Those in product marketing roles are used to being the product experts and the ones who people turn to when they need creation of sales support materials, thought leadership pieces, and other content needs. The demands on product marketers are great, as the content needs of enterprises only grow to encompass not only the traditional whitepapers and product spec sheets but videos, eBooks, infographics, and more.
If you are a product marketer, your challenge is getting everything done while at the same time keeping the big picture in mind. That is, the story you are telling. Product marketers work on product messaging and positioning, which requires a great deal of story telling. What is the product, what problem does it solve, and the typical checklist-style questions you see everywhere are just scratching the surface. A good product marketer gets deep into the customer’s mind, understands the marketplace, and can tell a compelling story not about the product, but about the customer need.

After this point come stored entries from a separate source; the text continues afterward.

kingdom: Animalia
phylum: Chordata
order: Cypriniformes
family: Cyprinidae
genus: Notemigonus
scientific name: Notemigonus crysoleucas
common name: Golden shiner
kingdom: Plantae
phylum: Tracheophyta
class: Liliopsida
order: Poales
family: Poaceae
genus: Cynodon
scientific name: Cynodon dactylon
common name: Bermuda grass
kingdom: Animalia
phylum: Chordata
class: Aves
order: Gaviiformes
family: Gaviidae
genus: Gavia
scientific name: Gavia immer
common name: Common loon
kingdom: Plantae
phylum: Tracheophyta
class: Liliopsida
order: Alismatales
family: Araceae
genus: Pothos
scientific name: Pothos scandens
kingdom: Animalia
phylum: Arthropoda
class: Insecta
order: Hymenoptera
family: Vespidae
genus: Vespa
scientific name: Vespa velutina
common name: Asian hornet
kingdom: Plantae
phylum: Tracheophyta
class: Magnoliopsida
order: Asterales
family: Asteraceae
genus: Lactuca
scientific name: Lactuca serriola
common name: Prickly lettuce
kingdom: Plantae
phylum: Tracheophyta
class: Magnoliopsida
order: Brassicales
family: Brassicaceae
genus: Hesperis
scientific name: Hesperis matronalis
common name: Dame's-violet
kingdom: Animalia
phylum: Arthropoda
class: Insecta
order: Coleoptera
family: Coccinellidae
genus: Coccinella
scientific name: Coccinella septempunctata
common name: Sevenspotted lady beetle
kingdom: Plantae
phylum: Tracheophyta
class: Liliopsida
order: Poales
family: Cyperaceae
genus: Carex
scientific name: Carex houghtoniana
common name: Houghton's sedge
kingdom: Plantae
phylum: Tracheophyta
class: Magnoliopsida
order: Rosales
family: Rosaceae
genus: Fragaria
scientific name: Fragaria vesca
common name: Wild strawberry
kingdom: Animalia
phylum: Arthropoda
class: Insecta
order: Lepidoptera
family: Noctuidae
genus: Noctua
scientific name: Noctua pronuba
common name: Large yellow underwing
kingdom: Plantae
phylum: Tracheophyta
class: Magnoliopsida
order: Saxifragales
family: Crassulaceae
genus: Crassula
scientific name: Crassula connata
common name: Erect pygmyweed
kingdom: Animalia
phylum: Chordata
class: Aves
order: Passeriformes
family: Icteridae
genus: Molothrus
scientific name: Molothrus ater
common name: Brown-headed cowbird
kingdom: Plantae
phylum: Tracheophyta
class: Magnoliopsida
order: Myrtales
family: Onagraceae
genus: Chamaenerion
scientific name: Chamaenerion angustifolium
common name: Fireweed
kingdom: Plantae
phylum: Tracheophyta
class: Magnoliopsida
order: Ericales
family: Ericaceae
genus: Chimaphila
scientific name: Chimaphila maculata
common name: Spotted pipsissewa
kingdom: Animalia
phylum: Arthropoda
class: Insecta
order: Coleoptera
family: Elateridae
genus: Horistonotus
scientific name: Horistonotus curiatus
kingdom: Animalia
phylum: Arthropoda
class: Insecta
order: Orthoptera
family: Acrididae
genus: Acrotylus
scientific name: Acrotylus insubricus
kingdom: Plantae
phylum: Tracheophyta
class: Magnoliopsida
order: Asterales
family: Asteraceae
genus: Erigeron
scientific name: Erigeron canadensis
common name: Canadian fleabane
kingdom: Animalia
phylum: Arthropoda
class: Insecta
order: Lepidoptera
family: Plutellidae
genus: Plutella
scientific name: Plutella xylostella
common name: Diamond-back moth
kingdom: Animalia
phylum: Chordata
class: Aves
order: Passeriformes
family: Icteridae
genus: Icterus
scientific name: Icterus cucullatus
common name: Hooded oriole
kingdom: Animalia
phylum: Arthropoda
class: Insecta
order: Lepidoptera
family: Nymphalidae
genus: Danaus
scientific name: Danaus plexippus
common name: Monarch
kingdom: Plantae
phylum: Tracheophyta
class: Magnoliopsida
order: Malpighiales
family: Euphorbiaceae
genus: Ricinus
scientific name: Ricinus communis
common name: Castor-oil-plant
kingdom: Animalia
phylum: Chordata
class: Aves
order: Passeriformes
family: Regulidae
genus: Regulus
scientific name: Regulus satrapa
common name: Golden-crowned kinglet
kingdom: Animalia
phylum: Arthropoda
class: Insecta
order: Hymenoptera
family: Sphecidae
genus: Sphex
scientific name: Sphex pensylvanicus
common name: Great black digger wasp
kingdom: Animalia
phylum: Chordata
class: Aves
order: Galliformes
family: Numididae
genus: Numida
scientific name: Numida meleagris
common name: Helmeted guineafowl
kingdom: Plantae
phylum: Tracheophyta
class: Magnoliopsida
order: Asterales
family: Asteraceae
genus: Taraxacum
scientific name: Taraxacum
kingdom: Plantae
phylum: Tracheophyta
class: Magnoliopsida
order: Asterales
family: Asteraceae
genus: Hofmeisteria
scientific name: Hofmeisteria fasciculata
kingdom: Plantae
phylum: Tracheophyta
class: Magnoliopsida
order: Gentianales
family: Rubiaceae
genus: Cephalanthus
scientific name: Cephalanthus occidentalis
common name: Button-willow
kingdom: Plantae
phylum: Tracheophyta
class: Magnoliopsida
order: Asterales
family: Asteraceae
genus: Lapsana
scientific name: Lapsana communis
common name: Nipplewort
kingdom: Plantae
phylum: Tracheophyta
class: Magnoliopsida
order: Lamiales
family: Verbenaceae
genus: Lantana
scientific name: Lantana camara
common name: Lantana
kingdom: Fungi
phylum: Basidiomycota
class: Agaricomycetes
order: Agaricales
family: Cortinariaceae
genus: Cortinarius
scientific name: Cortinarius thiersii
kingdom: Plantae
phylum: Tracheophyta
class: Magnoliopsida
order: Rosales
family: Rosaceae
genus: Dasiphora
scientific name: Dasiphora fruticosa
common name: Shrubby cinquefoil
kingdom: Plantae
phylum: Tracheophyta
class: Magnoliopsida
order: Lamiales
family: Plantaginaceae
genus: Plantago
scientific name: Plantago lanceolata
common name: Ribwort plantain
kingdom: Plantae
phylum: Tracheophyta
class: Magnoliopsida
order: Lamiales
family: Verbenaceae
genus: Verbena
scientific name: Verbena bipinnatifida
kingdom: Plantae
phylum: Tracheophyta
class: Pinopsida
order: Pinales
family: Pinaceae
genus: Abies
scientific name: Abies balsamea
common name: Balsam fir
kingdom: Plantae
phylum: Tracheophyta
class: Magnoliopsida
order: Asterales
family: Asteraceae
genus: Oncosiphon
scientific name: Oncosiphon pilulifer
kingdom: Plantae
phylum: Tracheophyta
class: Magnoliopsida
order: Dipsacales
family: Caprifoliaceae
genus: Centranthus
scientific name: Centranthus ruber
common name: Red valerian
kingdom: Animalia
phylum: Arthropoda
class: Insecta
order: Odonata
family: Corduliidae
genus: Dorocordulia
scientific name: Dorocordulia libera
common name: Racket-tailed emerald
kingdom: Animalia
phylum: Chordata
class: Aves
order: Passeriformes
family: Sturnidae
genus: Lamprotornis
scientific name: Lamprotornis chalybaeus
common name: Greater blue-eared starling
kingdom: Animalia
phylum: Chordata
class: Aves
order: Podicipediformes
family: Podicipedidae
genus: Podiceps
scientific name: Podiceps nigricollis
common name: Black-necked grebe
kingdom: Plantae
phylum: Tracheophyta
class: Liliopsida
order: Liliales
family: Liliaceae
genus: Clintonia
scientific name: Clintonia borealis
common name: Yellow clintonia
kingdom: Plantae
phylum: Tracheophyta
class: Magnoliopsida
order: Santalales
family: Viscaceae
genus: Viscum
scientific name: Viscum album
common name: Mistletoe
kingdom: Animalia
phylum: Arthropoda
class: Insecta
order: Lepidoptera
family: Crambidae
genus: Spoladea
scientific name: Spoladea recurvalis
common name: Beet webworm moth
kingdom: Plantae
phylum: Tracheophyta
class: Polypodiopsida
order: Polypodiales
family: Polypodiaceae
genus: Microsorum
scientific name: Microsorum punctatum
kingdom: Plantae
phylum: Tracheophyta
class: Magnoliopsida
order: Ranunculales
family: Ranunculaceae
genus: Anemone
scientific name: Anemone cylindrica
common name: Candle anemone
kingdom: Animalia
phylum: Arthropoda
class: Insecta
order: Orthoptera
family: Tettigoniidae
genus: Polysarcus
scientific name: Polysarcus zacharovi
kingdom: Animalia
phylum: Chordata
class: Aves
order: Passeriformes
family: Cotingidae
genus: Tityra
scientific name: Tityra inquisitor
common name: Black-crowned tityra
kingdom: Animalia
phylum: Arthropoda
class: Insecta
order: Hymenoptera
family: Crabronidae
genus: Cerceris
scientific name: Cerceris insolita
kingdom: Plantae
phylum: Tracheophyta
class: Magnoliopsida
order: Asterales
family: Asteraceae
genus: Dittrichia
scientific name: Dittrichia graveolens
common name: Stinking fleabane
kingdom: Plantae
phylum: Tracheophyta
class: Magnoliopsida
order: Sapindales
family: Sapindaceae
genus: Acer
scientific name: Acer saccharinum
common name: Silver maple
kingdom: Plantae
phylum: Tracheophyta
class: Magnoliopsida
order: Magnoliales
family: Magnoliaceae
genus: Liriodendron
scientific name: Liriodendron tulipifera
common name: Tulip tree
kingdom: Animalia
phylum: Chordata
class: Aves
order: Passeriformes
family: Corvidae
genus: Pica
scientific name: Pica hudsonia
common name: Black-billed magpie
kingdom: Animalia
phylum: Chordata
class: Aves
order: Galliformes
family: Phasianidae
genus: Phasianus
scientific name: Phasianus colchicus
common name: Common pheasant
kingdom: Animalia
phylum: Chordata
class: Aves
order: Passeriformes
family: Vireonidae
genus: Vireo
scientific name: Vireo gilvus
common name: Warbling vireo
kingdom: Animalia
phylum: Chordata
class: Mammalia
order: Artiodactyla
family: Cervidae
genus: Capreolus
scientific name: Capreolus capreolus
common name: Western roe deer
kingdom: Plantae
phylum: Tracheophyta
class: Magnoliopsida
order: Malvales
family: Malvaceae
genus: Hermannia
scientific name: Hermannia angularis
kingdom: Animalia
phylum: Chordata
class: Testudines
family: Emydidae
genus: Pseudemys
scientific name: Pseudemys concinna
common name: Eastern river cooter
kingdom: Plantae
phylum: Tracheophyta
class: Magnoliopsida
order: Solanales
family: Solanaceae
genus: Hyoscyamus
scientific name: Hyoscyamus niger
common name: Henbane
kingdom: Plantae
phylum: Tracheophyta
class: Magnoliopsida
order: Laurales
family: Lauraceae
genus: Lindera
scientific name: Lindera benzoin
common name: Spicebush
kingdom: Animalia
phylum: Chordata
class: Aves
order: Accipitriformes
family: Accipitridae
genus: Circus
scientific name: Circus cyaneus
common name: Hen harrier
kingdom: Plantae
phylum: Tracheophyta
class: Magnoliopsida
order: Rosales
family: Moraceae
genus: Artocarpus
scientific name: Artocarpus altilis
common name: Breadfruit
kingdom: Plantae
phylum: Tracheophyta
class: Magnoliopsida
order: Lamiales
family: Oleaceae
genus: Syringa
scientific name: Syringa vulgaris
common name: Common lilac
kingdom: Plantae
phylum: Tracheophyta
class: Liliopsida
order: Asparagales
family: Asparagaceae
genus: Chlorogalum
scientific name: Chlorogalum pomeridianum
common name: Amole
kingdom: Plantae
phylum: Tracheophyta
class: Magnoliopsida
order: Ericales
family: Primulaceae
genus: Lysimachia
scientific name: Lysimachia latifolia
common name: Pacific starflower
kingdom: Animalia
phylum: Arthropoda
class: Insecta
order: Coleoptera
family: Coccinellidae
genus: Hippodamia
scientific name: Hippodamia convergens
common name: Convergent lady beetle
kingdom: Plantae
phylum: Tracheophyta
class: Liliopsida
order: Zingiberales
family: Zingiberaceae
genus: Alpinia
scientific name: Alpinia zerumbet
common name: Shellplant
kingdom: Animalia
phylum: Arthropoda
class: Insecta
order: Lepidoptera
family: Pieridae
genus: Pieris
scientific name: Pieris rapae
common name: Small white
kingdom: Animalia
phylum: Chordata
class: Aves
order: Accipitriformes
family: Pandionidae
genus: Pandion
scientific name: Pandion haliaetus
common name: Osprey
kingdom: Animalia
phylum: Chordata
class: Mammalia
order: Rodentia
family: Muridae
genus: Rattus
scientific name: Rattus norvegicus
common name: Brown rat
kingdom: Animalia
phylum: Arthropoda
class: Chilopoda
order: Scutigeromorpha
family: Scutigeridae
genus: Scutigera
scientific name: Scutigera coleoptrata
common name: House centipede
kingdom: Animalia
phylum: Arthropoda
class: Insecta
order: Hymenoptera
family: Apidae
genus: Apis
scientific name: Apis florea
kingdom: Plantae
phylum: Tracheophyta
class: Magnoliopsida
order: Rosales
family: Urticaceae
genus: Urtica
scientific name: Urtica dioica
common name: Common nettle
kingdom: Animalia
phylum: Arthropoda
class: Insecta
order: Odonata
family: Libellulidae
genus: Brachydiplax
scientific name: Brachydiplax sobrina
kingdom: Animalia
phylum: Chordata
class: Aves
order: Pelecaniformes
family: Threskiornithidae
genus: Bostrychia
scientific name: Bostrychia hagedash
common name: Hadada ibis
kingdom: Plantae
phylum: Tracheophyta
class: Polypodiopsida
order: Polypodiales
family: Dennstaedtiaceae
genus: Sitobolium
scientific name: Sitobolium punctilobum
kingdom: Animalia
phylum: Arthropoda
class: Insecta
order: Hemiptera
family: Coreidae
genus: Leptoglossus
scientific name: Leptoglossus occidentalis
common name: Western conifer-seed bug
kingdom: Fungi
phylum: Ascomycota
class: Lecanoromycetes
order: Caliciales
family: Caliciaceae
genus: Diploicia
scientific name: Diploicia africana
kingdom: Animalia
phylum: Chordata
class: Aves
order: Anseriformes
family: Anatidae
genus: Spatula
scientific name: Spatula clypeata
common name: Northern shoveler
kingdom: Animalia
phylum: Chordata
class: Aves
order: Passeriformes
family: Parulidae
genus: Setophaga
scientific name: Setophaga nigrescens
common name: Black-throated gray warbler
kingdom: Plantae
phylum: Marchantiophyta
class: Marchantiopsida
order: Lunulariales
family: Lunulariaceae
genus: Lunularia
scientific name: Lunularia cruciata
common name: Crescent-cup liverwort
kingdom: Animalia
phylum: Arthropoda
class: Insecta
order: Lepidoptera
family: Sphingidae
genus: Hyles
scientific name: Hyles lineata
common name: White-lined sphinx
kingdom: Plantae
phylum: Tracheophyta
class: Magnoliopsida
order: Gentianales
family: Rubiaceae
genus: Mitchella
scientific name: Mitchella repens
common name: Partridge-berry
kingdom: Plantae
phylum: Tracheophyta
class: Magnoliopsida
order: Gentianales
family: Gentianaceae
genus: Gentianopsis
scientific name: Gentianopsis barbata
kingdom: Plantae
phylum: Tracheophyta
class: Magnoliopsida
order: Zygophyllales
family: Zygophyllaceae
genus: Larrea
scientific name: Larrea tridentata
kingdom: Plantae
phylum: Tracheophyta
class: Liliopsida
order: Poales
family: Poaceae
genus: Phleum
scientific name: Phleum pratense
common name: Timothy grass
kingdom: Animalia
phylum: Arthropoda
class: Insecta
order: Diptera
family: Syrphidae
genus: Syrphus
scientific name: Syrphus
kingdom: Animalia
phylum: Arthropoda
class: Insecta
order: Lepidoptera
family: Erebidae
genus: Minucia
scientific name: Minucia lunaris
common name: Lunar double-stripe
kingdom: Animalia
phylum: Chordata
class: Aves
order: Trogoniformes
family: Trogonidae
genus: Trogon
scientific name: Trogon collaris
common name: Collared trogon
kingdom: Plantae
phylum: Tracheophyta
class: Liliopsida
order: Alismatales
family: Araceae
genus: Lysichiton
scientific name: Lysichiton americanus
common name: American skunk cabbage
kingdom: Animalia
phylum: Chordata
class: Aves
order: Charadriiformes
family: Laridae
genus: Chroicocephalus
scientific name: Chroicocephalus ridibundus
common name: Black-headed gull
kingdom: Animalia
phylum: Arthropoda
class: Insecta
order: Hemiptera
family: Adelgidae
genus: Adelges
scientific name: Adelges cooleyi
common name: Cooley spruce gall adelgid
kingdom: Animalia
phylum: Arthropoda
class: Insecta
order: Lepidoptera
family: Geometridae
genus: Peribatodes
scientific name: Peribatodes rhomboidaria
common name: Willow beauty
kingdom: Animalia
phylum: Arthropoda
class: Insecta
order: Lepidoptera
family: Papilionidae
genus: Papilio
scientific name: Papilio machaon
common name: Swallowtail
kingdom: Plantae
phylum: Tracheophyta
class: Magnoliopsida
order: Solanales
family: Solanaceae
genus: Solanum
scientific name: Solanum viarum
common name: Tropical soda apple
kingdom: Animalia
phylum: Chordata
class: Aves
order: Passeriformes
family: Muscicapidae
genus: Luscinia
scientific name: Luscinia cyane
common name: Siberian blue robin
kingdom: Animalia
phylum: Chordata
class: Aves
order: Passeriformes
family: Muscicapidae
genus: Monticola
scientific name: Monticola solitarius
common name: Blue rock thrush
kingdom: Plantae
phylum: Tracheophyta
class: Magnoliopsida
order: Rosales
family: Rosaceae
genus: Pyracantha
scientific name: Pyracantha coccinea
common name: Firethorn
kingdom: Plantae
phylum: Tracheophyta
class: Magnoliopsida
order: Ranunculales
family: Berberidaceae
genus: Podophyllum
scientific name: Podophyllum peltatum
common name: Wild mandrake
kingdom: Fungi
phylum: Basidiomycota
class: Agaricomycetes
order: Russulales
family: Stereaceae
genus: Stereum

That’s the key difference. When I look at work from different companies and different product marketing teams, I see which ones are simply following the “corporate policy” or “product marketing as we have always done it” and those who try to take a step back to ask the question of “why is this relevant?”.
It is more than saying “we are the leaders in [fill in the blank]”. It is about communicating to the customer that you not only understand their pain, their needs, but that you also care about solving them. In sum, it requires people that are willing to ask the right questions and to challenge everthing without the fear of doing something different.
So, if you are a product marketer, keep in mind that above all, you are the company’s Chief Story Teller.